With a few simple ingredients, you can enjoy homemade Pico de Gallo in no time!
It’s no secret that I LOVE Mexican food! I crave enchiladas and Mexican rice multiple times a week. I love it so much, that when I was a little girl I even wanted to marry a Mexican man so he can cook for me, but then Warren came along and I got over it :)
Whenever I try a new Mexican restaurant, the Pico de Gallo served with the chips is usually the make-or-break factor for whether or not I will return. It is one of the first things served after all. When a restaurant nails their pico, I become a repeat customer!
Sometimes I find myself wanting to go to the restaurant just for their chips and Pico de Gallo and nothing else.
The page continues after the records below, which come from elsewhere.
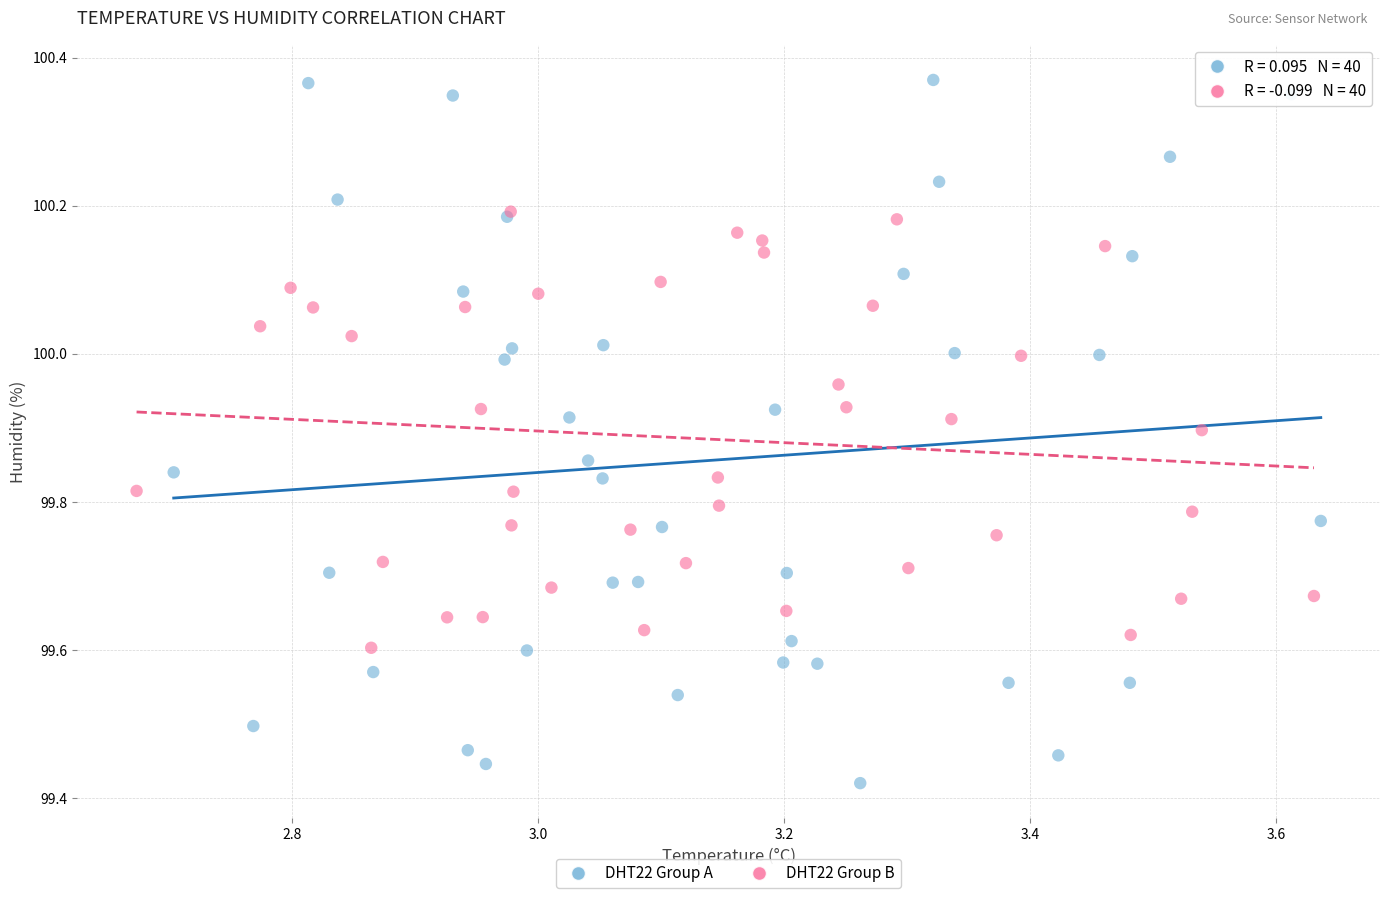

Which series has the widest spread of Y values?

DHT22 Group A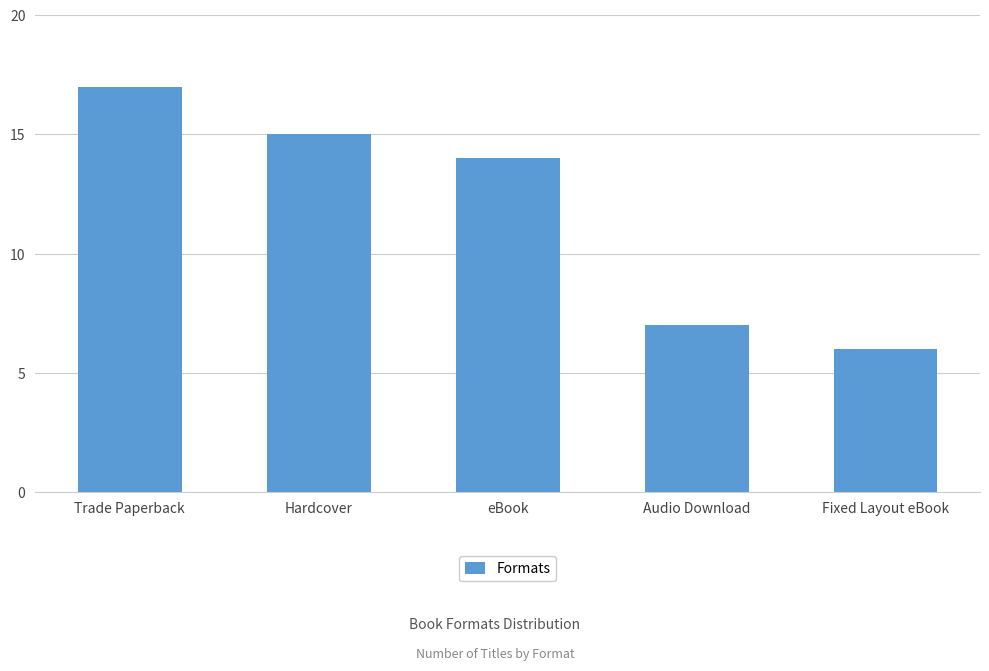

What is the sum of all values?

59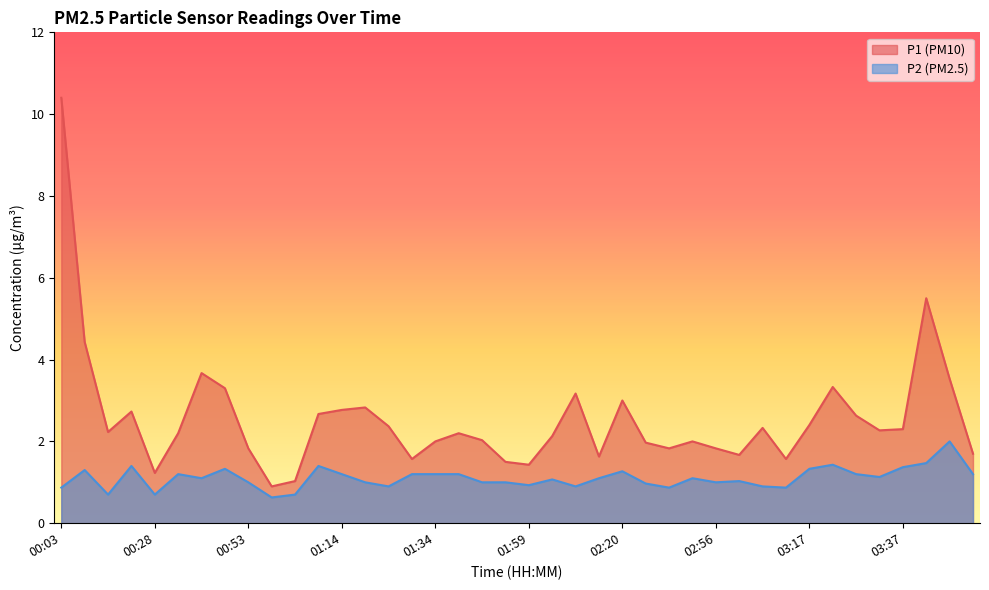

What is the label of the 4th point from the right?

03:37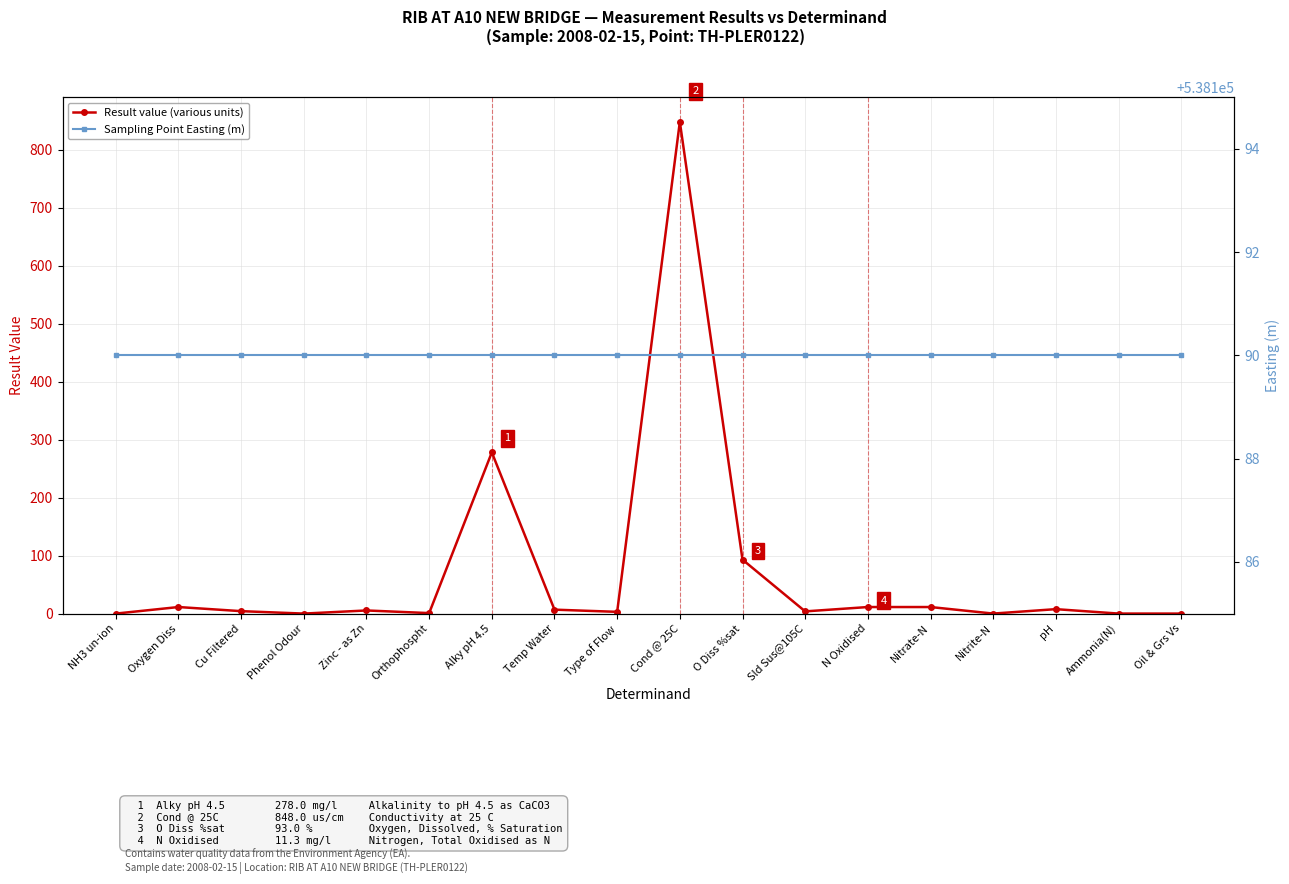

Which label corresponds to the largest value in the chart?

NH3 un-ion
Now, there are those who share my sentiment and go and order a drink at the bar, which gets served with chips and Pico de Gallo, but I’m not a big drinker and I don’t think I can just go in and say “Just chips and salsa, please.” Right?
So it’s a good thing that Pico de Gallo is simple enough to make at home so that I can enjoy it anytime that I’d like :D Admittedly, it took me a few years of trial and error before landing on the perfect recipe, but here it is folks!
My Pico de Gallo has the perfect combination of heat, acidity, and brine, and a balanced ratio of onions, cilantro, and tomatoes. I even needed to stop Warren from “sampling” the batch several times so that I had something to photograph! I hope you love it as much as we do.
- 1 1/2 pounds red tomatoes, seeded and diced (about 4 tomatoes)
- 1/2 a large onion, diced (the onion I used was about the size of a softball)
- 1/2 cup fresh cilantro leaves, chopped (about 3/4 of a bunch)
- 3 1/2 tablespoons freshly squeezed lime juice, about 2 limes
- 2 jalapeño chiles, seeded and diced
- 1 serrano chiles, seeded and diced
- 1 teaspoon sea salt
Place all the ingredients in a medium bowl and stir until combined.
Cover with plastic wrap and chill in the refrigerator for 1 hour.